Writing in three directions at once creates a constant tension in my drafting process. It can activate my inner analytical mind, which then goes and rousts my inner critic out of her slumber (who am I kidding, she never sleeps) and sets me up for perfectionism. But is also challenges me and keeps me interested and produces what I consider best about my work.
One last thing
In the end, here’s the one thing I’ll give to progress: if one is forever working on breadth and depth, one will never finish. Progress is the one dimension you must pursue if you ever hope to write something you can call a book.

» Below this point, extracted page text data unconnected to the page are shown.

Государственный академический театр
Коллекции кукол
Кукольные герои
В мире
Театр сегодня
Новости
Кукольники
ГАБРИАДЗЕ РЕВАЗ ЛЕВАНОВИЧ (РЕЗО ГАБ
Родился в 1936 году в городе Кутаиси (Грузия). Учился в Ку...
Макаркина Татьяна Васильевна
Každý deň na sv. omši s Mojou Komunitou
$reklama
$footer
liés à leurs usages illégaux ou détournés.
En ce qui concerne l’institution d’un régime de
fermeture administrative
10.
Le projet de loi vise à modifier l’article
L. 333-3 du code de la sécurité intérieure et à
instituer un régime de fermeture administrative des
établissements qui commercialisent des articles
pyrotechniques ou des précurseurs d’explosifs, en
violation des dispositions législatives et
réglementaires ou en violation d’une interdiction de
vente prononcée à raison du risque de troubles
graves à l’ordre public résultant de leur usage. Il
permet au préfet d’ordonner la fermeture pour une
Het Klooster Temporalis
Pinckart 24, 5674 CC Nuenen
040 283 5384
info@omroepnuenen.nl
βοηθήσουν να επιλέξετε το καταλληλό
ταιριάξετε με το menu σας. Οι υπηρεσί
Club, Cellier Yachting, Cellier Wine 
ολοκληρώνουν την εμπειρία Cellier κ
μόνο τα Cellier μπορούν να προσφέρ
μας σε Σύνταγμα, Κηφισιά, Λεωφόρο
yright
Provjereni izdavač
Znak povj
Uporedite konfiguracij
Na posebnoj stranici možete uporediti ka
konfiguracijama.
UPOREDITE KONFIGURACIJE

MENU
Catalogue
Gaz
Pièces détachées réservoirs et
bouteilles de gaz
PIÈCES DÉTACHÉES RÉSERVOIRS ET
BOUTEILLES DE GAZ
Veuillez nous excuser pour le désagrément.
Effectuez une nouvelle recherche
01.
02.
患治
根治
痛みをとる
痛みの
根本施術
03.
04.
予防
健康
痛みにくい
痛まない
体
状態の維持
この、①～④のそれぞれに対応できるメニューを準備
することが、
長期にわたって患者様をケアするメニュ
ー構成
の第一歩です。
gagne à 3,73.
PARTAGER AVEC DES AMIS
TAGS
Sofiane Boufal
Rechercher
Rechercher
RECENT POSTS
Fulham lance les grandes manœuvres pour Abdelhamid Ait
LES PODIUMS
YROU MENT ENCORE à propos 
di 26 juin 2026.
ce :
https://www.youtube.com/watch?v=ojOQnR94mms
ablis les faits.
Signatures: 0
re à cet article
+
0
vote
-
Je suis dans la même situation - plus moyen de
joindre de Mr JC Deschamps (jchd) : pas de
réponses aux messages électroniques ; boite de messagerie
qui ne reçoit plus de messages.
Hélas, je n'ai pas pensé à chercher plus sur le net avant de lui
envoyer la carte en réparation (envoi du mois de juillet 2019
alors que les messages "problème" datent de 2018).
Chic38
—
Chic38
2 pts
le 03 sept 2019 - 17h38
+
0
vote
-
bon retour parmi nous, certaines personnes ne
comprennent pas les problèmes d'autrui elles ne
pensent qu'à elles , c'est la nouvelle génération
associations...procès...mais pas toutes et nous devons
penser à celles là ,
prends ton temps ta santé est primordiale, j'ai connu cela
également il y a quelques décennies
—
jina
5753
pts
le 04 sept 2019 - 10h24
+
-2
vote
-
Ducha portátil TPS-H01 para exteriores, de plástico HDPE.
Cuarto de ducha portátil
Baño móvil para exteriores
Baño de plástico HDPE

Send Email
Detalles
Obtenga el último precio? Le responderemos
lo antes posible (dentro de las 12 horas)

You seem happy with your process, and the most important lesson is to go with what works for you. I did a lot of spiralling when first-drafting my first novel, and it applied too much braking power to my forward momentum. On subsequent novels I've tried to make notes about challenges as they come up- areas I'll want to go deeper, questions I have about a character, etc. These serve as some of my guideposts in revision. With each revision pass I continue to do this. So I'm spiralling, still, but across a whole draft (for better or worse). No doubt there's a more efficient way for each of us, but (shrugs) if we were aiming for efficiency, we would have chosen accounting, or computer programming.
I admire your efforts to make sense of the total chaos that is writing a novel. Fuck, yes, it's multi-dimensional. Moving in so many directions at the same time. And progress sometimes means going backward. Also, what does the finish point even look like? Happy writing!